Penninervis has an oblique vein running from a gland 5-30 mm above the leaf stalk, connected to the midvein. The leaf edge is typically indented at that point, The flower heads have 15-30 flowers. It grows in dry forest. Melanoxylon does not have the vein. Its flower heads have 30-50 flowers. It lives near streams and on rainforest edges. http://worldwidewattle.com/imagegallery/image.php?p=0&l=m&id=10955&o=1
Thanks for the info. I will check the leaves and get some close photos of the leaves plus the flower heads and seed pods when it flowers. There may even be some seed pods left on the ground. The forming flower heads look fairly sparse. The leaves and yellowish branchlets are what struck us as being different. The tree is within a box woodland (Bridgesiana/Melliodora) on a dry SW slope. It is very slow growing (this tree is at least 18 years old) and much bushier than our planted Melanoxylons near the house but that could be a result of the location.

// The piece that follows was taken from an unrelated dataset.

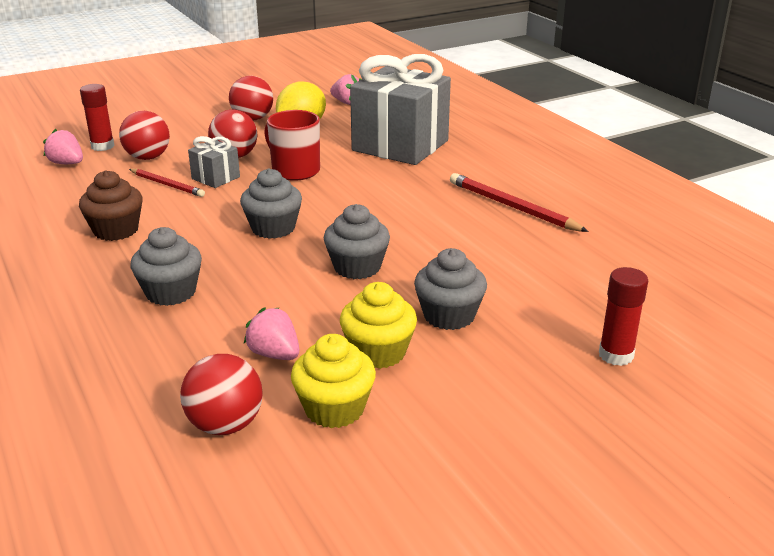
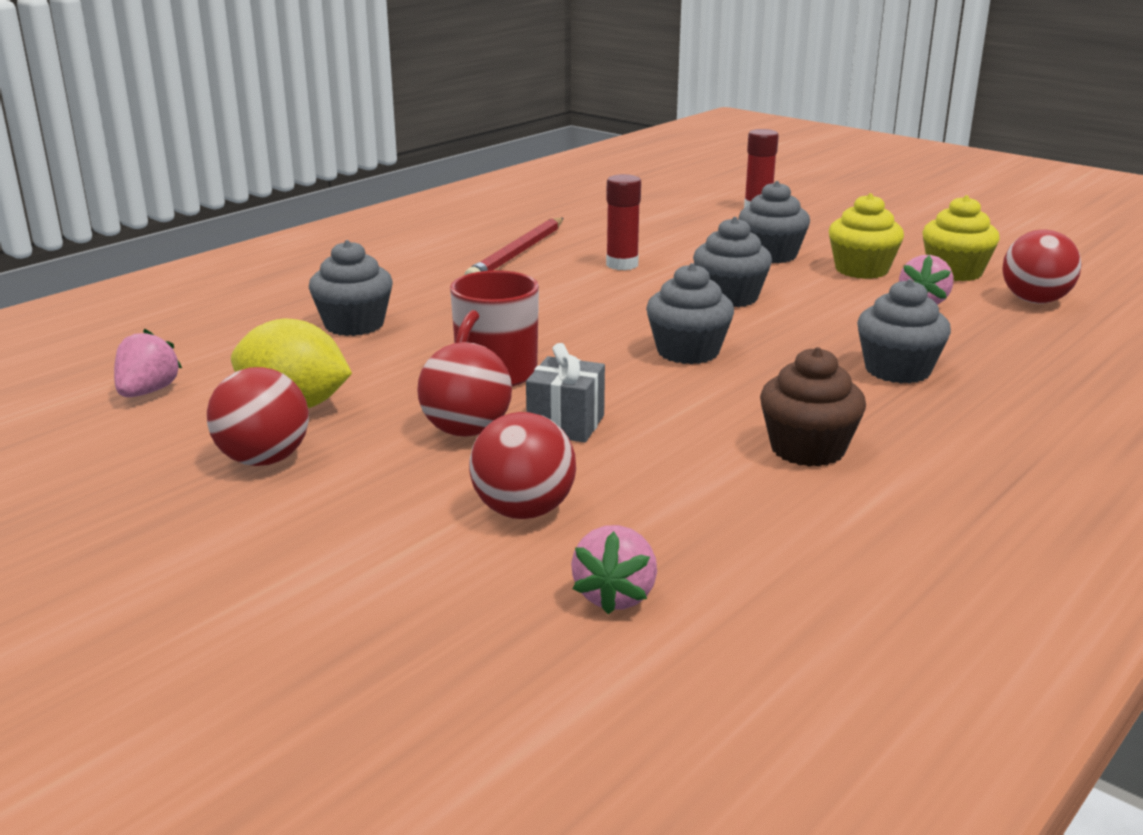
camera: 110 degrees left, 5 degrees down
(102, 146) = (497, 586): red glue stick -> red glue stick (622, 265)
(167, 185) = (623, 457): red pencil -> none
(400, 146) = (354, 325): grey gift -> grey cupcake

If it naturally growing in a dry position it is very unlikely to be melanoxylon. Better photos of the leaves, flower heads in late bud so as to count the individual flowers, and other diagnostics (as in the drawings of the link) would help. The Wattle app should be out very soon.
It looks like A. melanoxylon with tight flower buds at this time of year, but there could be other wattles I am not familiar with. A. melanoxylon is fairly widespread in the ACT though it does not seem to be restricted to moist areas and gullies.
Mike’s comment about the buds was what struck me initially. If you can wait till it releases seed from the mature pods, that is really diagnostic. At the botanic gardens the paths under the Acacia melanoxylon trees at seed time are covered in seeds with very showy bright pink to red fleshy arils arranged as in the line drawing in the link. The ants love them.
I added a close up photo of the leaf taken last week. Pretty certain it is A. melanoxylon based on the leaf structure. Thanks for your help with the ID. I'll add another sighting when it flowers.